Swiss director Jean-Luc Godard listens to question during a press conference for his film entry 'Notre Musique' which is screened out of competition at the 57th Cannes Film Festival, May 18, 2004.

Credit: Reuters/Vincent Kessler

Thu Jun 4, 2009 2:00am EDT

NEW YORK/PARIS (Hollywood Reporter) - Jean-Luc Godard, who turns 79 in the fall, is working on his latest film and eyeing material for the one after that.

The icon of the French New Wave has been toiling away on "Le socialisme," a political story that could be ready as early as this year.

Now there's word that he's interested in directing a film adaptation of "The Lost: A Search for Six of Six Million," a Holocaust-themed investigative memoir by New York Times writer Daniel Mendelsohn.

Mendelsohn's book, a best-seller when it came out three years ago, traces the writer's quest to determine his relatives' fate in the small town of Bolechow, Poland, during World War II and expands into larger questions of guilt and collective responsibility.

"Lost" won a National Book Critics Circle prize in the U.S. and made a splash in France, picking up the country's prestigious Prix Medicis.

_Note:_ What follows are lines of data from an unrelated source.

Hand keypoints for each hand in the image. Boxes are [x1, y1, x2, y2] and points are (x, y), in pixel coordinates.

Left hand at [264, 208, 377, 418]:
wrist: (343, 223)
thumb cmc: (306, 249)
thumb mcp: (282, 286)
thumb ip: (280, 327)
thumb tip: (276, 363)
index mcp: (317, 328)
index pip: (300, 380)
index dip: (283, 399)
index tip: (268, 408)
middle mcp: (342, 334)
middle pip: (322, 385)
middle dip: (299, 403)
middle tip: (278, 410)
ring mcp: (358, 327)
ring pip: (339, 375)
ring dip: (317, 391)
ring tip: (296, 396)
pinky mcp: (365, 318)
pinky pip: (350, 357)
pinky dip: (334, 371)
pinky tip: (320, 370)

Godard never has taken on the Holocaust directly, but many of his films -- including the Algerian war picture "Le petit soldat," the antiwar film "Les carabiniers" and his most recent work, the 2004 triptych "Notre musique" -- deal with complex political and philosophical questions.

As for "Le socalisme," an unofficial French-language trailer shows that it mixes documentary and narrative footage from countries throughout Europe, much of it with political themes.